Calculating Mass of Magnesium Metal

How many grams of magnesium metal will react completely with 6.3 liters of 4.5 M HCl?

What is the step-by-step process to determine the mass of magnesium metal required for the reaction?

Answer:

The mass of magnesium metal needed to completely react with 6.3 liters of 4.5 M HCl can be calculated by following these steps:

1. Determine the number of moles of HCl in 6.3 liters of 4.5 M solution:

Number of moles of HCl = 6.3 L * 4.5 mol/L = 28.35 mol

2. Use the balanced chemical equation to find the ratio between moles of HCl and moles of Mg:

2 HCl (aq) + Mg (s) → MgCl2 (aq) + H2 (g)
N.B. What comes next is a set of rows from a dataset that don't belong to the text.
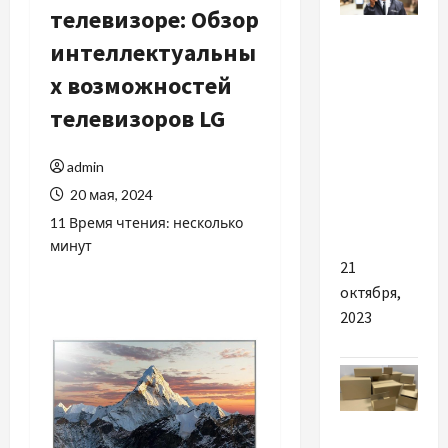
телевизоре: Обзор
Разное
интеллектуальны
Цікаві та
х возможностей
важливі
телевизоров LG
причини
замовити
admin
охорону
20 мая, 2024
офісів і
складів
11 Время чтения: несколько
минут
21
октября,
2023
Разное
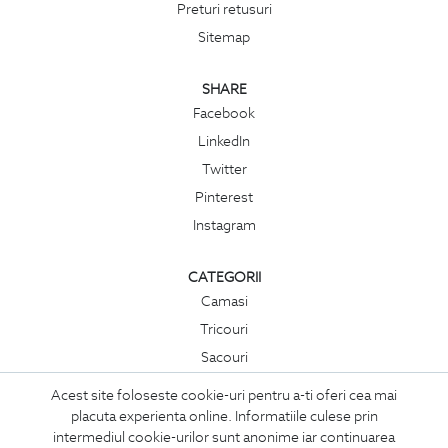
Preturi retusuri
Sitemap
SHARE
Facebook
LinkedIn
Twitter
Pinterest
Instagram
CATEGORII
Camasi
Tricouri
Sacouri
Costume
Acest site foloseste cookie-uri pentru a-ti oferi cea mai
Incaltaminte
placuta experienta online. Informatiile culese prin
intermediul cookie-urilor sunt anonime iar continuarea
Pantaloni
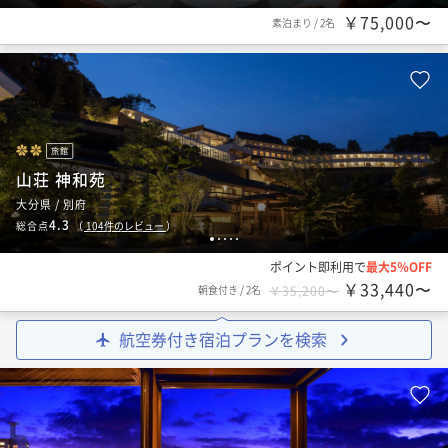
￥75,000〜
素泊まり
/
2名
旅館
山荘 神和苑
大分県 / 別府
4.3
総合点
（
104
件のレビュー
）
1
2
3
4
5
ポイント即利用で
最大5％OFF
￥33,440〜
朝食付き
/
2名
￥35,200〜
航空券付き宿泊プランを検索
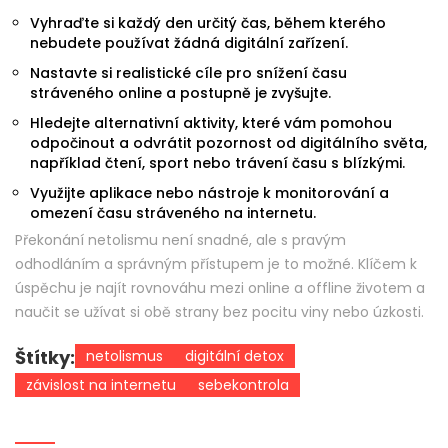
Vyhraďte si každý den určitý čas, během kterého
nebudete používat žádná digitální zařízení.
Nastavte si realistické cíle pro snížení času
stráveného online a postupně je zvyšujte.
Hledejte alternativní aktivity, které vám pomohou
odpočinout a odvrátit pozornost od digitálního světa,
například čtení, sport nebo trávení času s blízkými.
Využijte aplikace nebo nástroje k monitorování a
omezení času stráveného na internetu.
Překonání netolismu není snadné, ale s pravým
odhodláním a správným přístupem je to možné. Klíčem k
úspěchu je najít rovnováhu mezi online a offline životem a
naučit se užívat si obě strany bez pocitu viny nebo úzkosti.
Štítky:
netolismus
digitální detox
závislost na internetu
sebekontrola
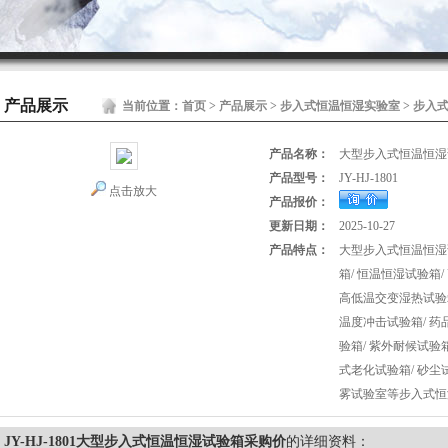
产品展示
当前位置：
首页
>
产品展示
>
步入式恒温恒湿实验室
>
步入
产品名称：
大型步入式恒温恒湿
产品型号：
JY-HJ-1801
点击放大
产品报价：
更新日期：
2025-10-27
产品特点：
大型步入式恒温恒湿试
箱/ 恒温恒湿试验箱/
高低温交变湿热试验箱
温度冲击试验箱/ 药
验箱/ 紫外耐候试验箱
式老化试验箱/ 砂尘试
雾试验室等步入式恒
JY-HJ-1801大型步入式恒温恒湿试验箱采购价
的详细资料：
For every 2 moles of HCl, 1 mole of Mg is required. Set up a ratio:

2 mol HCl : 1 mol Mg

28.35 mol HCl : x mol Mg

Solve for x:

x = 28.35 mol HCl * 1 mol Mg / 2 mol HCl = 14.175 mol Mg

3. Convert moles of Mg to mass using the atomic mass of Mg:

14.175 mol Mg * 24.3 g Mg / mol Mg = 344.45 g

Therefore, 344.45 grams of magnesium metal will react completely with 6.3 liters of 4.5 M HCl.